Вечер бывший главнокомандующий провел в близком кругу за беседой, вспоминая прошлое, гадая о будущем, высказывая неопределенные намерения куда-нибудь поехать – за границу или в Крым, – тревожась о жене и детях, надеясь их скоро увидеть. Вокруг в ярко освещенном городе бурлили радостные толпы, не вспоминая о призраках, бродивших в губернаторском доме.
На следующий день, когда царь был в своем рабочем кабинете, под окнами Генеральный штаб и городской гарнизон готовились присягать Временному правительству на маленьком парадном плацу перед резиденцией.

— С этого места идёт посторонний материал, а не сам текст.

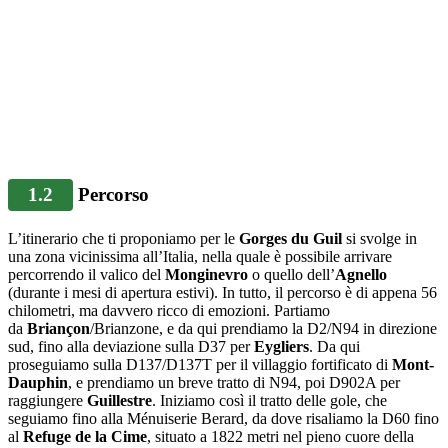
1.2
Percorso
L’itinerario che ti proponiamo per le
Gorges du Guil
si svolge in
una zona vicinissima all’Italia, nella quale è possibile arrivare
percorrendo il valico del
Monginevro
o quello dell’
Agnello
(durante i mesi di apertura estivi). In tutto, il percorso è di appena 56
chilometri, ma davvero ricco di emozioni. Partiamo
da
Briançon
/Brianzone, e da qui prendiamo la D2/N94 in direzione
sud, fino alla deviazione sulla D37 per
Eygliers
. Da qui
proseguiamo sulla D137/D137T per il villaggio fortificato di
Mont-
Dauphin
, e prendiamo un breve tratto di N94, poi D902A per
raggiungere
Guillestre
. Iniziamo così il tratto delle gole, che
seguiamo fino alla Ménuiserie Berard, da dove risaliamo la D60 fino
al
Refuge de la Cime
, situato a 1822 metri nel pieno cuore della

Старая, хорошо знакомая церемония: войска выстраиваются в каре вокруг алтаря и духовенства, за которыми особняком стоит группа военачальников – генерал Алексеев, великие князья, генералы, адъютанты. Читаются молитвы, и, если доходят до слуха царя, он впервые не слышит в них своего имени. Молитвы окончены, подняты руки, великие князья и генералы автоматически повторяют слова присяги на верность новому презренному правительству. После церемонии все расходятся в строгом спокойном порядке религиозного шествия. Никто не взглянул на окна резиденции, никто не крикнул царю, прося выйти к солдатам.
Наконец визит кончился. Длился он четыре дня, пришла пора возвращаться в Царское Село к семье. Последний завтрак в обеденном вагон-салоне императрицы. Неподалеку на пути из депо стоял готовый к отправке поезд императора.
Ровно в три часа на могилевский вокзал прибыл посланный из Петербурга специальный конвой и четыре представителя Думы, в том числе мой ближайший друг и коллега по парламенту В. М. Вершинин, которому впоследствии предстояло сопровождать царя в Тобольск. Огромная толпа приветствовала депутатов, звучали речи, восклицания. Может быть, их слышал царь, завтракая в вагоне матери. Впервые в его присутствии звучали здравицы не в его честь.
Думские представители приехали в автомобиле в Ставку к генералу Алексееву, предъявив постановление Думы о лишении царя свободы, которой тот еще пользовался. Генерал пока не знал, что князь Львов уже сообщил по прямому проводу о причинах, которые вынудили Временное правительство пойти на подобную меру. Алексеев ограничился замечанием, что поезд императора готов отправиться туда, куда прикажут депутаты.
Сопровождение царя составили сорок семь человек свиты и прислуги. Депутатам представили на рассмотрение список, откуда был исключен лишь один адмирал Нилов. Император уже лично вычеркнул министра двора графа Фредерикса и дворцового коменданта Воейкова, услышав от Алексеева, что их имена у всех вызывают особенное негодование.
К четырем часам думские депутаты и генерал приехали на станцию. Царь завтракал в вагон-салоне вдовствующей императрицы. Пришла пора прощания, по велению судьбы – навсегда, хотя мать с сыном выражали надежду на скорую встречу в Крыму или в Англии.
Истекли последние секунды. Царь на миг утратил самообладание, не смог, плача, вырваться из материнских объятий… Потом на лице его вновь появилась бесстрастная маска, он двинулся привычным ровным шагом, не оглядываясь, к своему поезду. Там подошел к окну. С другой стороны перрона мать тоже встала у окна, перекрестила его в знак благословения.
Депутаты заняли второй и последний вагоны. В их подчинении находился конвой всего из десятка солдат железнодорожного батальона.
Двери закрылись, начальник вокзала дал свисток. Царский поезд тронулся. На перроне стоял генерал Алексеев, другие высшие чины. Чуть поодаль простой народ. Никаких манифестаций, ни верноподданнических, ни враждебных, о чем позаботился Алексеев.
Состав императрицы-матери ушел почти сразу за поездом сына, только по направлению к Киеву. Больше их пути не пересекались.
Царь ехал в Царское Село самой прямой дорогой. Как отличалась эта поездка от той, которая совершалась неделю назад, когда император-самодержец отправился наводить порядок в столице! Теперь уже не он ехал – его везли. «Все распоряжения относительно остановок и смены локомотивов делают исключительно представители Думы», – говорилось в официальном постановлении. Думские комиссары просматривали поступавшие по пути телеграммы, по очереди исполняли обязанности, принимали в разных местах делегации, которые доставляли денежные суммы, собранные в пользу жертв недавних уличных боев. Даже персонал поезда и работники императорской кухни подчинялись депутатам.